5. Sekali Menyebalkan, tetap Menyebalkan.

372 80 4
                                    

Tidak terasa sudah tiga jam lamanya Aylin berada di UKS. Terlalu totalitas pura-pura pingsan sampai akhirnya tertidur pulas. Dan sialnya, tidak ada yang berinisiatif membangunkan. Alhasil Aylin melewatkan pelajaran pertama.

Bel istirahat sukses mengusik tidurnya, membuatnya melenguh, kemudian mata bulat itu perlahan terbuka.

Beberapa saat Aylin hanya terdiam. Menatap langit-langit uks dengan pikiran kosong. Alias mode mengumpulkan nyawa. Sampai akhirnya kejadian tadi pagi melintas di kepalanya.

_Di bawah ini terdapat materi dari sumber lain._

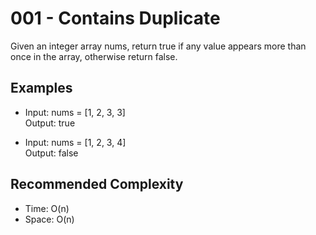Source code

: # 001 - Contains Duplicate

Given an integer array nums, return true if any value appears more than once in the array, otherwise return false.

## Examples

- Input: nums = [1, 2, 3, 3]  
  Output: true

- Input: nums = [1, 2, 3, 4]  
  Output: false

## Recommended Complexity

- Time: O(n)  
- Space: O(n)
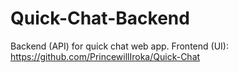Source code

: # Quick-Chat-Backend
Backend (API) for quick chat web app.
Frontend (UI): https://github.com/PrincewillIroka/Quick-Chat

Sontak Aylin melotot sambil menganga begitu mengingatnya. Cewek itu langsung bergerak duduk diatas bangsal. Kepalanya langsung menoleh kearah kanan, memastikan bahwa Vian benar-benar menunggunya atau tidak.

Namun yang ia temukan hanyalah kursi kosong.

"Yah, katanya dia mau nungguin." Ucapnya dengan pundak melemas.

Wajahnya nampak kecewa. Namun sedetik kemudian, ekspresinya berubah menjadi terkejut. Matanya melebar dengan tangan yang bergerak memukul mulut.

"Dih dih dih! Ngomong apaan dah gue! Masa gue ngarep sama Vian? Nggak, nggak! Gue pasti udah gila," Ujarnya sambil menggeleng kencang. "Tapi..."

Kok gue kecewa, ya? Lanjutnya di dalam hati.

Perlahan kepalanya kembali bergerak melihat kursi itu, lalu beralih pada segelas teh dan juga roti yang berada diatas naskas. Tepat disamping kursi yang semula diduduki oleh Vian.

Tangan Aylin bergerak menyentuh gelas teh tersebut.

Sudah mendingin. Itu berarti teh itu sudah dibuat sejak beberapa waktu yang lalu. Mungkin saat Aylin masih dalam mode pura-pura pingsan, walaupun aslinya ketiduran.

Ini semua... Bukan Vian kan yang menyediakan?

Iya! Pasti bukan Vian. Cowok itu bahkan tidak menepati ucapannya untuk menunggu Aylin. Jadi mana mungkin Vian mau repot-repot melakukan ini semua.

Aylin menganguk yakin.

Tapi...

"Loh udah sadar, ya."

Aylin mengernyit, menatap heran pada seorang siswi yang baru saja memasuki pintu uks.

"Kak Aylin, kan?" Tanya siswi tersebut.

Aylin mengangguk. "Kenapa?"

"Saya anak PMR, tadi baru aja disusulin Kak Vian disuruh jagain kakak soalnya Kak Vian nya dipanggil guru sebentar," Jelasnya, seraya kembali melangkah menuju pintu.

"Btw kakak udah baikan, kan?"

Aylin hanya mengangguk.

"Yaudah kalau gitu saya balik ke kelas gapapa kan, kak? Saya ada tugas fisika banyak banget. Disuruh ngerangkum buku paket minimal lima lembar. Kakak tau bu Gina kan? Iya yang galak itu. Coba  kakak bayangin jadi saya, mana saya hari ini piket PMR. Saya tuh—"

"Stop, dek." Potong Aylin sambil memaksakan untuk tersenyum. Tidak habis pikir dengan siswi yang masih berdiri diambang pintu tersebut. Belum kenal tapi sudah ngajak curhat.

"Kamu ke kelas aja gapapa," Lanjut Aylin.

Siswi itupun tersenyum senang, lalu berjalan keluar tanpa mengucapkan kalimat apapun lagi. Meninggalkan Aylin yang kini hatinya sedang porak-poranda karena seorang Viandra Magenta.

Aylin bukan Flara yang sudah terbiasa dipedulikan oleh orang lain.

Maka dari itu, melihat perlakuan Vian hari ini, entah mengapa hatinya menjadi menghangat.

Bibirnya tanpa sadar membentuk sebuah lengkungan. Memperhatikan teh manis dan juga roti yang disediakan oleh Vian. Untuknya.

Tangan mungilnya kini meraih teh manis tersebut, kemudian meminumnya hingga tandas. Padahal tehnya sudah mendingin, dan sejujurnya kurang manis bagi Aylin. Tapi entah kenapa, Aylin tetap suka.